"Men in Black"
Directed by Barry Sonnenfeld
Starring Will Smith, Tommy Lee Jones, Linda Fiorentino, Vincent D'Onofrio, Rip Torn
Columbia Pictures; widescreen 1.85:1
Extras: Commentary with Tommy Lee Jones and Barry Sonnenfeld, making-of documentary, music video, trailers, production notes, lots more
"Men in Black" is a perfect summer movie. Nominally a sci-fi flick based on the Malibu comic, it's more of a straight-ahead comedy-action movie; it's not "Blade Runner" smart, but it's not exactly trying to be either. It wants to give you a little more than just something fun to go with your popcorn. So it looks fantastic: the coolest used-furniture store on Earth, populated by friendly moppets, massive garden slugs and sharply dressed G-Men. And the pacing goes fast: To speed the plot along there are visual jokes galore, one-liners worth repeating and extended riffs that burn through the film's economical 90 minutes before the audience knows what's happening.

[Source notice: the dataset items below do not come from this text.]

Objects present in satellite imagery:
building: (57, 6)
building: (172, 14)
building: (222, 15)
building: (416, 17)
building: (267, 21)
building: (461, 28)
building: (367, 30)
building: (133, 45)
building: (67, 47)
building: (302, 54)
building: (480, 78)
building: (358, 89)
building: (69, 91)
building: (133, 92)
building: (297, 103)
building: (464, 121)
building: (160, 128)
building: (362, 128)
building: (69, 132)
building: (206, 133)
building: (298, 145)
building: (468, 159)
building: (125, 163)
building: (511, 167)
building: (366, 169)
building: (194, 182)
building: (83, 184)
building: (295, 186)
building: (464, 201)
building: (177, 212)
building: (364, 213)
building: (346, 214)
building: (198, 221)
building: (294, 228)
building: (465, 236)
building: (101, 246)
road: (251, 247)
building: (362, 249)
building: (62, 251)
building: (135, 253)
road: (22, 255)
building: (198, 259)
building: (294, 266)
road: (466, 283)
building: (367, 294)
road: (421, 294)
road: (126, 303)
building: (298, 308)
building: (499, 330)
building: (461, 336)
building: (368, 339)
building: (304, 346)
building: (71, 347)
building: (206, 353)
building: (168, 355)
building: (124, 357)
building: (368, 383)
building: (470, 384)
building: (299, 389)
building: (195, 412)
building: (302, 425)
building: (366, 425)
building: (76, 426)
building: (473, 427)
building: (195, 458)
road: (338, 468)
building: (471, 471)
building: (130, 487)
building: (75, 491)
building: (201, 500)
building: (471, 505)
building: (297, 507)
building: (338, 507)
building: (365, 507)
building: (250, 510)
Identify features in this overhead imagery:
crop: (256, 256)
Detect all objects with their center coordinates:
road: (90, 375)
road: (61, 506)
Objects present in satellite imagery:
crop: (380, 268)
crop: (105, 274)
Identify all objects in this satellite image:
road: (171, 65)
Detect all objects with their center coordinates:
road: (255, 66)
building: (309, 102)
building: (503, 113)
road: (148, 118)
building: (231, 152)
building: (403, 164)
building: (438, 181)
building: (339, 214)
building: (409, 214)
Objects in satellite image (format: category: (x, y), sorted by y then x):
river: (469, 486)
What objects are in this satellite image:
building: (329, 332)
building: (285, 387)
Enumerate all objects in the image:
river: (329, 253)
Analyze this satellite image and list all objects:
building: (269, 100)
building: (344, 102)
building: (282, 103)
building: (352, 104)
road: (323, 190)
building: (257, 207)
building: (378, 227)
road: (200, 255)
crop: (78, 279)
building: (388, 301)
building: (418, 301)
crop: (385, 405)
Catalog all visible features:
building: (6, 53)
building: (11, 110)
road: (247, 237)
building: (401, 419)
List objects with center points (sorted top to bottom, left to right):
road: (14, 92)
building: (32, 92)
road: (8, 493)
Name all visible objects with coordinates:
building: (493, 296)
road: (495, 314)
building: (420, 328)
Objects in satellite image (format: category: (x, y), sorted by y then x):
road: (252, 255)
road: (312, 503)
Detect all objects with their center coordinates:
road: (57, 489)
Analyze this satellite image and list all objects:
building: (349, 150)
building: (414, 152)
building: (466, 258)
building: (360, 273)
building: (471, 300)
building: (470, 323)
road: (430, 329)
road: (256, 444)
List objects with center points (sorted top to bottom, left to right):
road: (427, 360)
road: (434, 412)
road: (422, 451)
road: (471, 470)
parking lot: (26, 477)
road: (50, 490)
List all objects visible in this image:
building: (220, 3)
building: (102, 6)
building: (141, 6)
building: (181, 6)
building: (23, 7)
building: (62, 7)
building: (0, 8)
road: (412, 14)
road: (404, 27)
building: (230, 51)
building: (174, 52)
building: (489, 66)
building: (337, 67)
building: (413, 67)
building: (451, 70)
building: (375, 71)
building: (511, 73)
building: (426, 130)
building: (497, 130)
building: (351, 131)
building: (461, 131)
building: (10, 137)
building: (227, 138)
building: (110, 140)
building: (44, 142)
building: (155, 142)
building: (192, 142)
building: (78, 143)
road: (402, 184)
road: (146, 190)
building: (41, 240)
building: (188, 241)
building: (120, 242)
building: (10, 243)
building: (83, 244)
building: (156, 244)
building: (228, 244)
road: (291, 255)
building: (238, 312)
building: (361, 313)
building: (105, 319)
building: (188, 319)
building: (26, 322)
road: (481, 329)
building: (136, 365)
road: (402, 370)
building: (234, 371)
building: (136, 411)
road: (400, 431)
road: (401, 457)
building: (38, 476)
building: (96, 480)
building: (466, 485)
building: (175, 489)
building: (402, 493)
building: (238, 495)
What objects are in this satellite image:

Will Smith and Tommy Lee Jones play a pair of detectives in charge of policing 1,500 aliens who live on Earth, mostly in New York where they won't be noticed among the weirdoes. Smith is a too-cool, wisecracking N.Y.P.D. officer recruited by Jones to join the interplanetary Immigration and Naturalization Services. Jones is the veteran who's seen it all. He shakes down a talking pug dog for information, sings along to Elvis while driving on the roof of a tunnel and calmly retrieves a pair of super guns out of the trunk of his super car to take down a spaceship that could doom Earth. The audience gets to wander through the movie with Smith, who has never been more charismatically cocky than he is here. And then there's the added joy of watch Vincent D'Onofrio as a redneck possessed by a giant cockroach stumble, struggle and punch against his own skin.
The DVD commentary track, with Jones and director Barry Sonnenfeld ("The Addams Family," "Get Shorty"), helps slow down the action a bit and point fingers toward some of the jokes. (For example, a screen that monitors alien activity turns up photos of Sylvester Stallone and Richard Simmons.) The pair also highlight a few of the nice details, including virtually every speck of Bo Welch's production design, based on a terminal at JFK Airport and the furniture of architect Eero Saarinen. Animation sequences that show how the special effects work allow watchers to better appreciate some of the character designs and the puppetry behind them. There's an even more extensive fetishization of the weapons and some of the aliens in a vast archive of production stills.
A few cut scenes and Sonnenfeld's commentary reveal how a complicated plot in the original script was overhauled in post-production by changing only two scenes. This tiny move, which radically changed the film, was a smart decision: Any complication in the plot would needlessly get in the way of a film that just wants to cruise through to the part where the good guys get to save the world and go home.